Document understanding data:
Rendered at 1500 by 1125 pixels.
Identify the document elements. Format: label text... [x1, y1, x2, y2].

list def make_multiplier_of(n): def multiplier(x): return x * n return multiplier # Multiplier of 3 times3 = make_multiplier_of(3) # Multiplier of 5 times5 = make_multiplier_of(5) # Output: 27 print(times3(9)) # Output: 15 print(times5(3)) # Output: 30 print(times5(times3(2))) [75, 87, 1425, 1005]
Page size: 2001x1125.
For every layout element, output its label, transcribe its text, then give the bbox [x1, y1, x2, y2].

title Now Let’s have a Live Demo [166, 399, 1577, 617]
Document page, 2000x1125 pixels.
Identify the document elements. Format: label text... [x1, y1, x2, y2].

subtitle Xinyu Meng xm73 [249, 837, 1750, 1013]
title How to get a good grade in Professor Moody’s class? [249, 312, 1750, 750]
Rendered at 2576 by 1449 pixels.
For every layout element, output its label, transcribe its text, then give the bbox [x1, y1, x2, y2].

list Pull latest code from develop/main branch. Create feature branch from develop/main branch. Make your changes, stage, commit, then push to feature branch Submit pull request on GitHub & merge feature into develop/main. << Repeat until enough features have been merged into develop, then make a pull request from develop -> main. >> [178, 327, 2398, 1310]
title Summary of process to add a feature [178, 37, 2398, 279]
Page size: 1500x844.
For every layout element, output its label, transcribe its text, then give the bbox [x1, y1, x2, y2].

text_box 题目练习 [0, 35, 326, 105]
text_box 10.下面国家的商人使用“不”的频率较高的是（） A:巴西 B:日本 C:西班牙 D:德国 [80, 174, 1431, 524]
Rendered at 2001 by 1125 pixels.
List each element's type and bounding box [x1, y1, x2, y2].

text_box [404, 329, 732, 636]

Directions: Repeat the data. Every word must match.

Result for this exercise:
Rendered at 1500 by 1125 pixels.
Identify the document elements. Format: label text... [x1, y1, x2, y2].

list def make_multiplier_of(n): def multiplier(x): return x * n return multiplier # Multiplier of 3 times3 = make_multiplier_of(3) # Multiplier of 5 times5 = make_multiplier_of(5) # Output: 27 print(times3(9)) # Output: 15 print(times5(3)) # Output: 30 print(times5(times3(2))) [75, 87, 1425, 1005]
Page size: 2001x1125.
For every layout element, output its label, transcribe its text, then give the bbox [x1, y1, x2, y2].

title Now Let’s have a Live Demo [166, 399, 1577, 617]
Document page, 2000x1125 pixels.
Identify the document elements. Format: label text... [x1, y1, x2, y2].

subtitle Xinyu Meng xm73 [249, 837, 1750, 1013]
title How to get a good grade in Professor Moody’s class? [249, 312, 1750, 750]
Rendered at 2576 by 1449 pixels.
For every layout element, output its label, transcribe its text, then give the bbox [x1, y1, x2, y2].

list Pull latest code from develop/main branch. Create feature branch from develop/main branch. Make your changes, stage, commit, then push to feature branch Submit pull request on GitHub & merge feature into develop/main. << Repeat until enough features have been merged into develop, then make a pull request from develop -> main. >> [178, 327, 2398, 1310]
title Summary of process to add a feature [178, 37, 2398, 279]
Page size: 1500x844.
For every layout element, output its label, transcribe its text, then give the bbox [x1, y1, x2, y2].

text_box 题目练习 [0, 35, 326, 105]
text_box 10.下面国家的商人使用“不”的频率较高的是（） A:巴西 B:日本 C:西班牙 D:德国 [80, 174, 1431, 524]
Rendered at 2001 by 1125 pixels.
List each element's type and bounding box [x1, y1, x2, y2].

text_box [404, 329, 732, 636]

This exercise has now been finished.